When we launched ‘Fish Hooks’ we invited readers to submit their questions and comments (firstname.lastname@example.org). So wouldn’t you know it! The first question submitted is a particularly tough one: “What does it mean in the Apostle’s Creed when it says about Jesus that ‘He descended into hell’?” That’s a really good question – and probably better than the answer we’ll be able to provide!
The first thing we need to be clear about is that the Apostle’s Creed is not found in the Bible nor was it actually given to us by the Apostles. Rather, it is a statement of faith that gradually evolved into its present form over a period of about 500 years and, like any human effort, it isn’t perfect. The earliest version was probably used to teach new converts the essentials of the Christian faith, and it was then modified over time to clarify misunderstandings and push back against false teachings. The “descended into hell” phrase isn’t found in the earliest versions, makes its first appearance around 390 AD, then disappears for a while, only to permanently reappear around 650 AD. From this it can be inferred that this concept might have puzzled earlier Christians too!

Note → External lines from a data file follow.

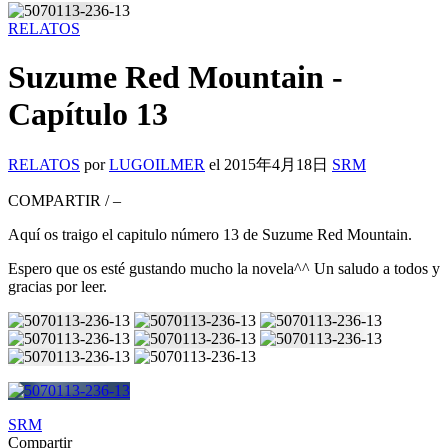
RELATOS
Suzume Red Mountain -
Capítulo 13
RELATOS
por
LUGOILMER
el
2015年4月18日
SRM
COMPARTIR
/
–
Aquí os traigo el capitulo número 13 de Suzume Red Mountain.
Espero que os esté gustando mucho la novela^^ Un saludo a todos y
gracias por leer.
SRM
Compartir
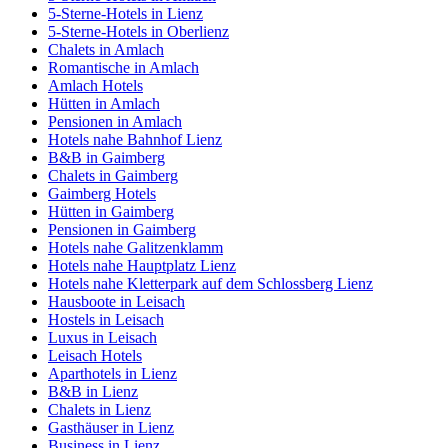
5-Sterne-Hotels in Lienz
5-Sterne-Hotels in Oberlienz
Chalets in Amlach
Romantische in Amlach
Amlach Hotels
Hütten in Amlach
Pensionen in Amlach
Hotels nahe Bahnhof Lienz
B&B in Gaimberg
Chalets in Gaimberg
Gaimberg Hotels
Hütten in Gaimberg
Pensionen in Gaimberg
Hotels nahe Galitzenklamm
Hotels nahe Hauptplatz Lienz
Hotels nahe Kletterpark auf dem Schlossberg Lienz
Hausboote in Leisach
Hostels in Leisach
Luxus in Leisach
Leisach Hotels
Aparthotels in Lienz
B&B in Lienz
Chalets in Lienz
Gasthäuser in Lienz
Business in Lienz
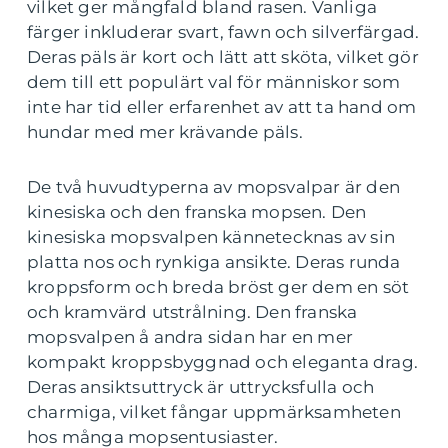
vilket ger mångfald bland rasen. Vanliga
färger inkluderar svart, fawn och silverfärgad.
Deras päls är kort och lätt att sköta, vilket gör
dem till ett populärt val för människor som
inte har tid eller erfarenhet av att ta hand om
hundar med mer krävande päls.
De två huvudtyperna av mopsvalpar är den
kinesiska och den franska mopsen. Den
kinesiska mopsvalpen kännetecknas av sin
platta nos och rynkiga ansikte. Deras runda
kroppsform och breda bröst ger dem en söt
och kramvärd utstrålning. Den franska
mopsvalpen å andra sidan har en mer
kompakt kroppsbyggnad och eleganta drag.
Deras ansiktsuttryck är uttrycksfulla och
charmiga, vilket fångar uppmärksamheten
hos många mopsentusiaster.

So what was this phrase intended to tell us about Jesus? There are a number of theories that Christians hold:
- One pretty good theory was that this wasn’t originally intended to refer to ‘hell’ as a place of punishment, but simply the place where people went when they died, in the ancient Hebrew sense of Sheol (Psalms 16:10) or the Greek sense of Hades (Acts 2:31). Then this phrase simply emphasizes that Jesus really DID die in the normal human manner. That would be important because some early heresies claimed that Jesus couldn’t REALLY have died because He was divine and thus only ‘appeared’ to be dead. So this phrase just affirms the historic Christian understanding that Jesus is a true man who truly died and was raised again.
- Another (not-so-good) theory is that this phrase taught that part of Jesus’ sacrifice was to actually suffer in hell after death as He took on the punishment that should have been ours. Though there can be no doubt that Jesus did suffer the agony of hell on our behalf, the idea that He went there to suffer after dying is contradicted by His statement on the cross that “it is finished” (John 19:30)

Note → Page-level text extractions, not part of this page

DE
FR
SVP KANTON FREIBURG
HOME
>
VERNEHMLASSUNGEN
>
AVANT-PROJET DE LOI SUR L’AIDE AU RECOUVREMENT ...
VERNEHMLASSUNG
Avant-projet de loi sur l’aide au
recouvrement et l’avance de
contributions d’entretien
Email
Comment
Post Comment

- The typical Lutheran theory is that this means that Jesus went to the “spirits in prison” to preach to them. This is based on a Bible passage (1 Peter 3:18-20) that speaks of Jesus doing just that. However, this is also one of the more obscure statements in the Bible: Some say it means that Jesus proclaimed the Gospel as a ‘last chance’ for those who had died before Him, others that this was a triumphant announcement that the power of Satan had been broken. Lutheran theology favors the latter. Since we know Christ’s death on the cross to be the sacrifice that redeemed all who trusted in God for all time (Hebrews 10:8-14) it wasn’t necessary to ‘convert’ the faithful who died before Him. But on the other hand, maybe this was a special act of Grace for those who died without the benefit of knowing Jesus? We really can’t say for certain what transpired.
So when we say the creeds, which of these theories should we be thinking of? Probably the best advice is that given in the Lutheran Formula of Concord: “We should not trouble ourselves with high and difficult thoughts about how this happened.” Our salvation doesn’t depend on comprehending the details of what exactly transpired while Jesus lay in the grave! (And isn’t THAT a good thing!) Knowing with a certainty that Jesus really did suffer death like ours and the agony of being separated from the Father (which is the very definition of ‘hell’) for the salvation of ALL who trust in Him, it’s OK to be fuzzy about the details. And it isn’t an act of bad faith to wonder what exactly those ancient Christians were thinking of when they put these words into the creed – or even whether that was really such a good idea! Someday when we are in heaven with Jesus, perhaps He’ll explain this to us!